Faire tourner Stockfish dans le navigateur : ce que WebAssembly change

Sur OpeningBook, chaque position est analysée par Stockfish directement dans le navigateur, sans appel serveur. WebAssembly rend ça possible, mais le buzzword cache des contraintes concrètes qui changent la façon de concevoir l'application autour.

Ce que WASM apporte réellement

Stockfish est écrit en C++, optimisé depuis des années pour la performance brute. Compiler ce code en WebAssembly permet de l'exécuter dans le navigateur à une vitesse proche du natif, sans réécrire le moteur dans un autre langage. C'est la différence entre porter vingt ans d'optimisations d'un moteur d'échecs, et réimplémenter un évaluateur de position depuis zéro en JavaScript, avec toutes les régressions de performance que ça impliquerait.
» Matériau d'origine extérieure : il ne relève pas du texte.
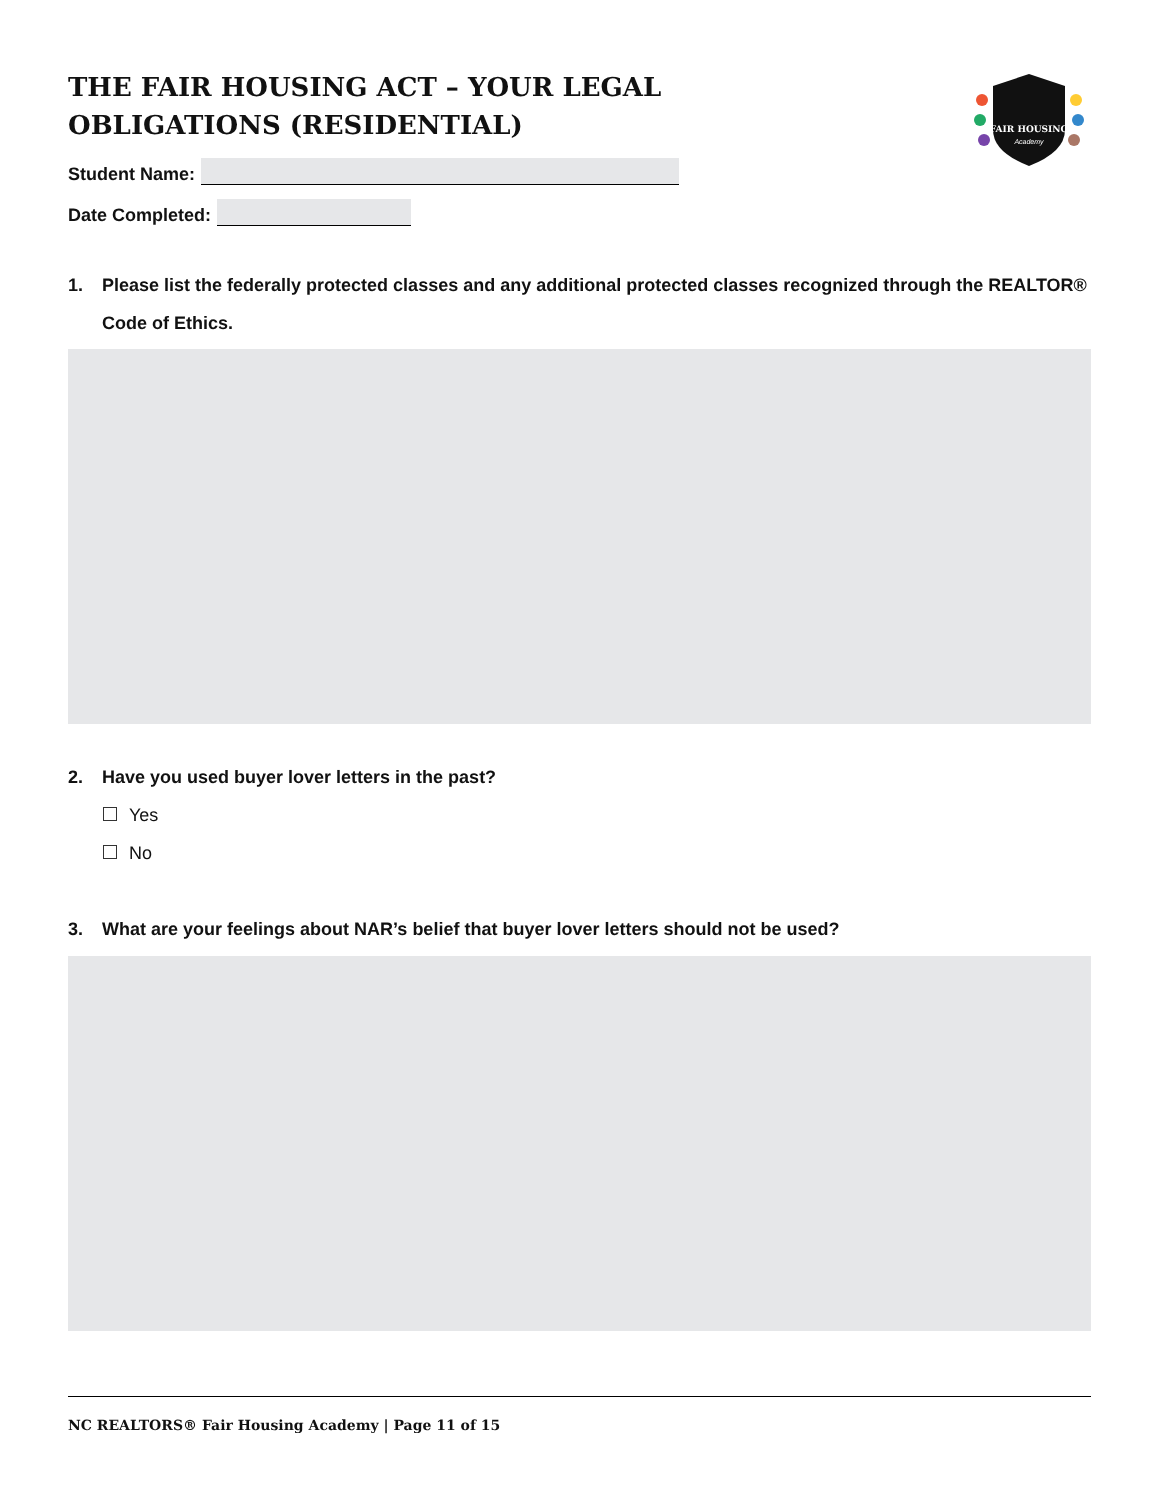THE FAIR HOUSING ACT – YOUR LEGAL OBLIGATIONS (RESIDENTIAL)
Student Name:
Date Completed:
FAIR HOUSING
Academy
1. Please list the federally protected classes and any additional protected classes recognized through the REALTOR® Code of Ethics.
2. Have you used buyer lover letters in the past?
Yes
No
3. What are your feelings about NAR’s belief that buyer lover letters should not be used?
NC REALTORS® Fair Housing Academy | Page 11 of 15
La contrainte qu'on découvre vite : le threading

Le vrai piège n'est pas la compilation elle-même, mais l'exécution multi-thread. Stockfish exploite plusieurs cœurs pour paralléliser la recherche, mais WebAssembly multi-thread dans un navigateur nécessite SharedArrayBuffer, qui exige à son tour des en-têtes de sécurité HTTP précis (Cross-Origin-Opener-Policy, Cross-Origin-Embedder-Policy). Sans ces en-têtes correctement configurés côté serveur (ou côté Vercel dans mon cas), le moteur retombe silencieusement en mode single-thread, avec une perte de performance qui n'est pas évidente à diagnostiquer si on ne sait pas où chercher.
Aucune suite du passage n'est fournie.